Supported Experiments with Posterous Spaces

Leading learning with innovation and inspiration

Flagg, E. and Ayling, D.
Te Puna Ako


In our work as academic advisers we are aware that there is a need for ongoing improvement strategies to deliver better teaching and learning.  We have identified a need for leaders to create a culture in which teaching and learning are a priority.  This needs to be a deliberative practice. 




Our students are teachers at Unitec.  They are a diverse group, engaged in a range of disciplines with a variety of educational backgrounds and experiences. All teachers are responsible for their course design, assessment, facilitation and evaluation.  Many teachers are looking for ways to explore their teaching in a supportive environment.    


Unique Features

This best practice example, using Posterous spaces, demonstrates an online area, and packaged teaching and learning resources.  The Supported Experiment model includes a teacher created bank of teacher developed resources, opportunities to share learning, and bite sized training sessions.  These activities fit neatly within teachers’ busy weeks.






Supported Experiments is a proven methodology for sharing best practice and improving teaching and learning within an education community.  It is based on action learning, and is promoted by Geoff Petty.  Supported Experiments can be established in any programme, department, or teaching team at any time in the teaching and learning cycle. 


 It has the advantage of taking research in teaching and learning from a solo sport to a community based research activity.


The Supported Experiments model is a deliberative practice which fits perfectly with the Unitec’s evaluative questioning process, and curriculum design policy.  We are available to offer Supported Experiment training as we work with teaching teams. 


This presentation was originally prepared for the Unitec Teaching and Learning Symposium 2011.   It encourages teachers to be curious about their teaching and their students’ experiences and progress.  It inspires teachers to work together and share their experiences. Finally, it has a large element of teacher reflection, which is structured into the model.


Teachers  participate in a mock demonstration, taking various roles and responsibilities for a Supported Experience. They will reflect on the usefulness of the model, and be invited to to find out more about the process.



 Lets get started


Posterous Spaces Epipheo from Epipheo Studios on Vimeo.

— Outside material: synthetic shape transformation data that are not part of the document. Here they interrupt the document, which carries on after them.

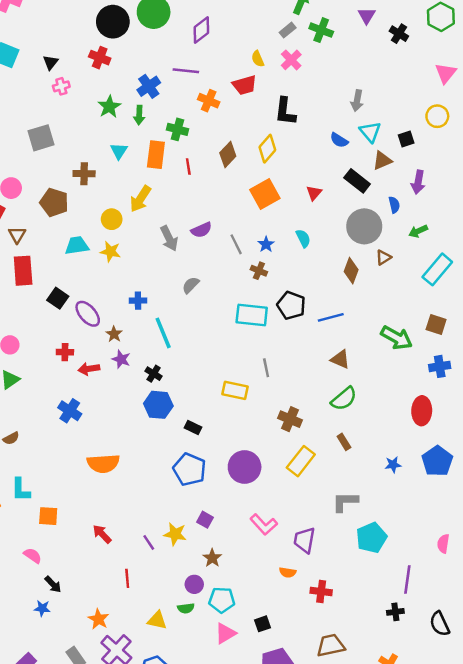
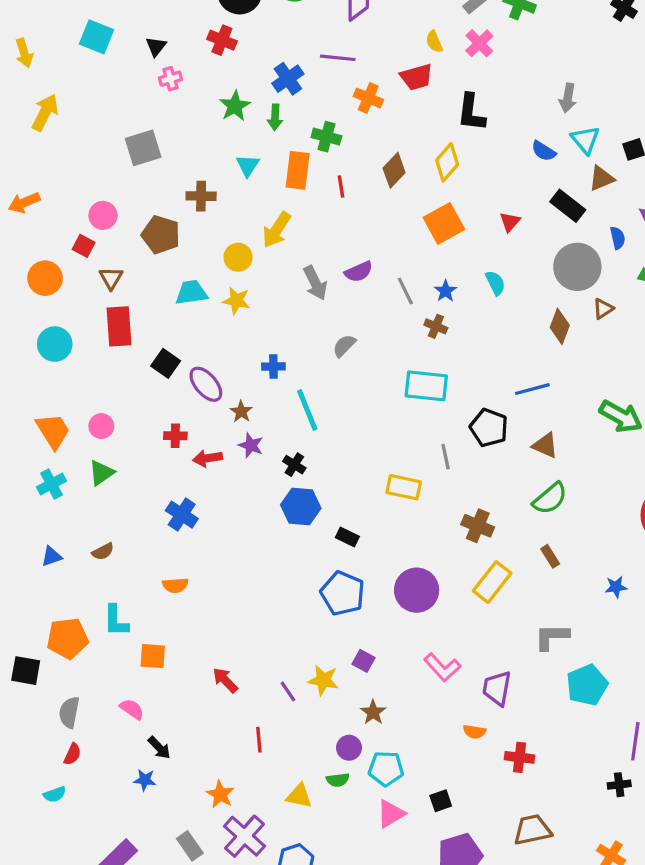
black pentagon: (291, 305) -> (489, 428), moved
orange semicircle: (103, 463) -> (175, 585), moved, size x0.6

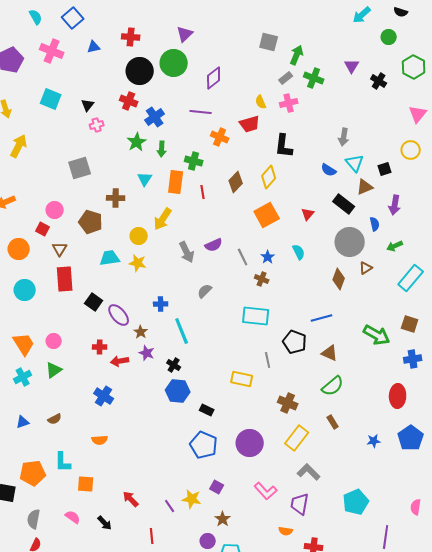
pink cross: (479, 43) -> (289, 103), turned 30
blue cross: (288, 79) -> (155, 117), moved
gray L-shape: (552, 637) -> (309, 472), moved, turned 45
black arrow: (159, 748) -> (105, 523), moved

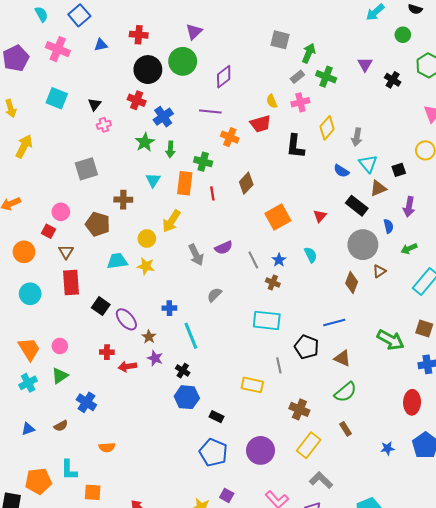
yellow diamond: (269, 177) -> (327, 128), moved
blue cross: (104, 396) -> (86, 402), moved

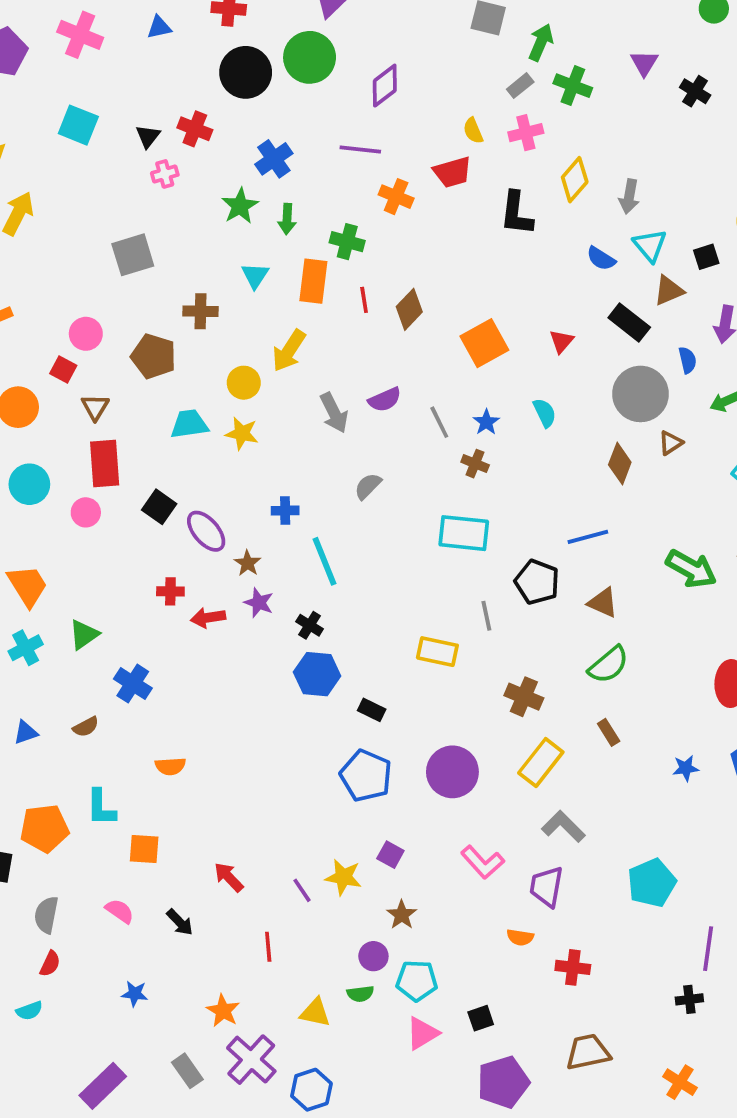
red cross: (137, 100) -> (195, 129), moved
brown diamond: (246, 183) -> (409, 309), moved
pink circle: (60, 346) -> (86, 512), moved

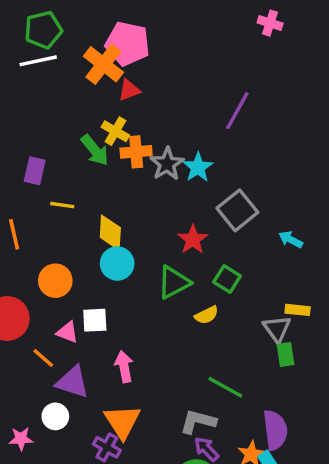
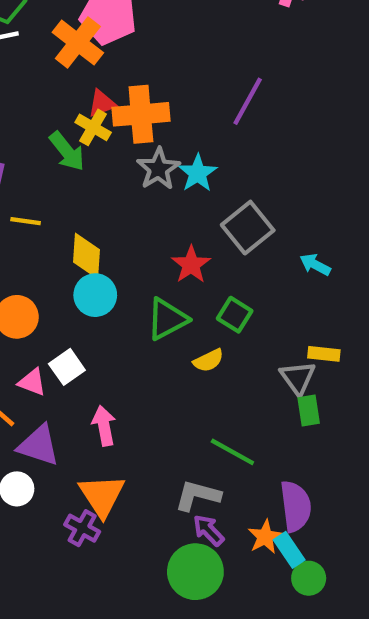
red triangle: (129, 90) -> (102, 103), moved
orange cross: (136, 152) -> (141, 114), moved, size x1.4
white square: (95, 320) -> (67, 367), turned -32

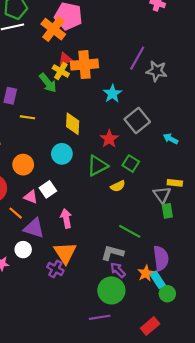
gray star: (158, 169) -> (157, 71), moved, turned -30
yellow diamond: (87, 256) -> (73, 124), moved

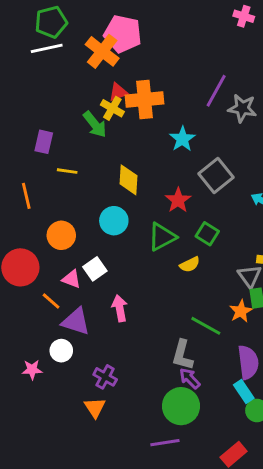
orange triangle: (65, 253) -> (95, 408), moved, size x0.7
gray L-shape: (112, 253) -> (182, 355), turned -90
orange star: (146, 273) -> (241, 311), moved

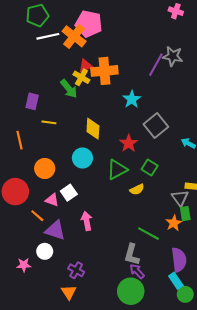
white line: (47, 48) -> (48, 36), moved
gray star: (242, 108) -> (173, 56), moved

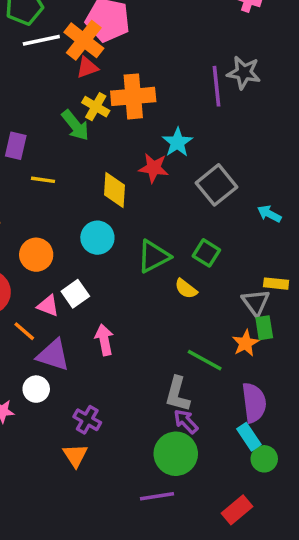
purple line: (156, 65) -> (217, 86), turned -35
red triangle: (86, 66) -> (87, 67), moved
red star: (129, 143) -> (154, 168), moved, turned -30
yellow semicircle: (137, 189) -> (186, 289), turned 64

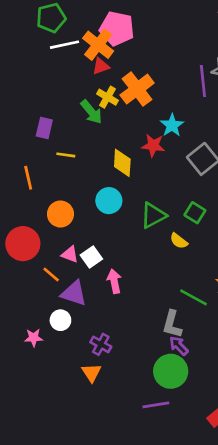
orange cross: (133, 96) -> (137, 89), turned -32
white square: (75, 294) -> (91, 257), moved

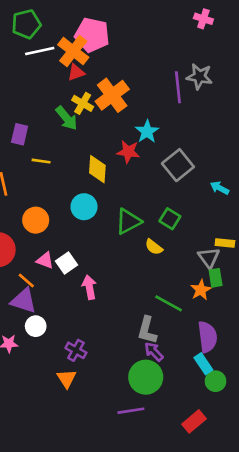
purple triangle: (74, 293) -> (24, 301), moved

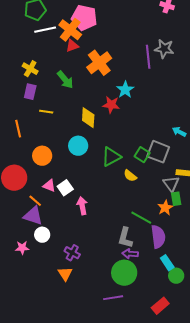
yellow cross: (83, 103) -> (30, 69), moved
gray square: (178, 165) -> (158, 152), moved, turned -30
purple semicircle: (207, 337) -> (158, 237), moved
purple arrow: (154, 352) -> (130, 254), turned -42

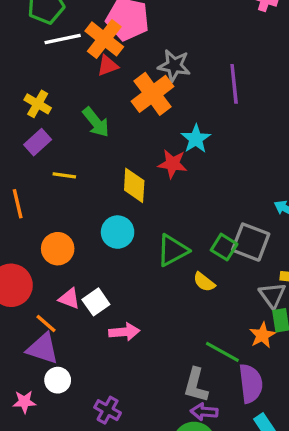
gray star: (164, 49) -> (174, 66), moved
purple rectangle: (30, 92) -> (38, 142), turned 35
pink arrow: (82, 206) -> (124, 332), turned 96

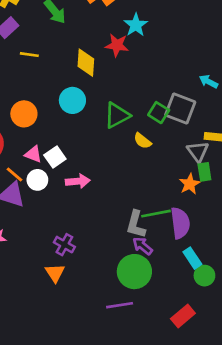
green line: (222, 352) -> (156, 214), moved, turned -40
white circle: (58, 380) -> (37, 180), moved
purple arrow: (204, 412) -> (143, 246), turned 35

Supported experiments have five stages.



  1. identify key issues and problems for their students
  2. investigate strategies and methods that have been shown to work
  3. plan an experiment to address the problem area
  4. share findings with colleagues, receive coaching and support from them
  5. embed improved practices and disseminate findings


The case study:


  1. Identify key issues and problems for their students

    Teachers in the Bachelor of Marine Studies believe their students would benefit from using e-portfolios. Many students and staff have blogs, and some blogs are used in assessment items. There are 300 students in the three year programme.  Most but not all students have laptops, all have reasonable digital literacy skills. Students in all three years of study spend a lot of time out of class in the marine environment. Students in their third year spend four months on a work placement/internship.

  2. Investigate strategies and methods that have been shown to work
    JISC have a great resource on e-portfolios.

    Which tools, systems or approaches should they adopt?
    What kind of learning outcomes do they require from the e-portfolio initiative and What implications will this have four teachers, and students.
    Who will prepare the ground?
    What are the most effective strategies for engaging and sustaining the commitment of learning, and those involved in supporting learners’ use of e-portfolios?

  3. Plan an experiment to address the problem area
  4. Share findings with colleagues, receive coaching and support from them.
  5. Embed improved practices and disseminate findings.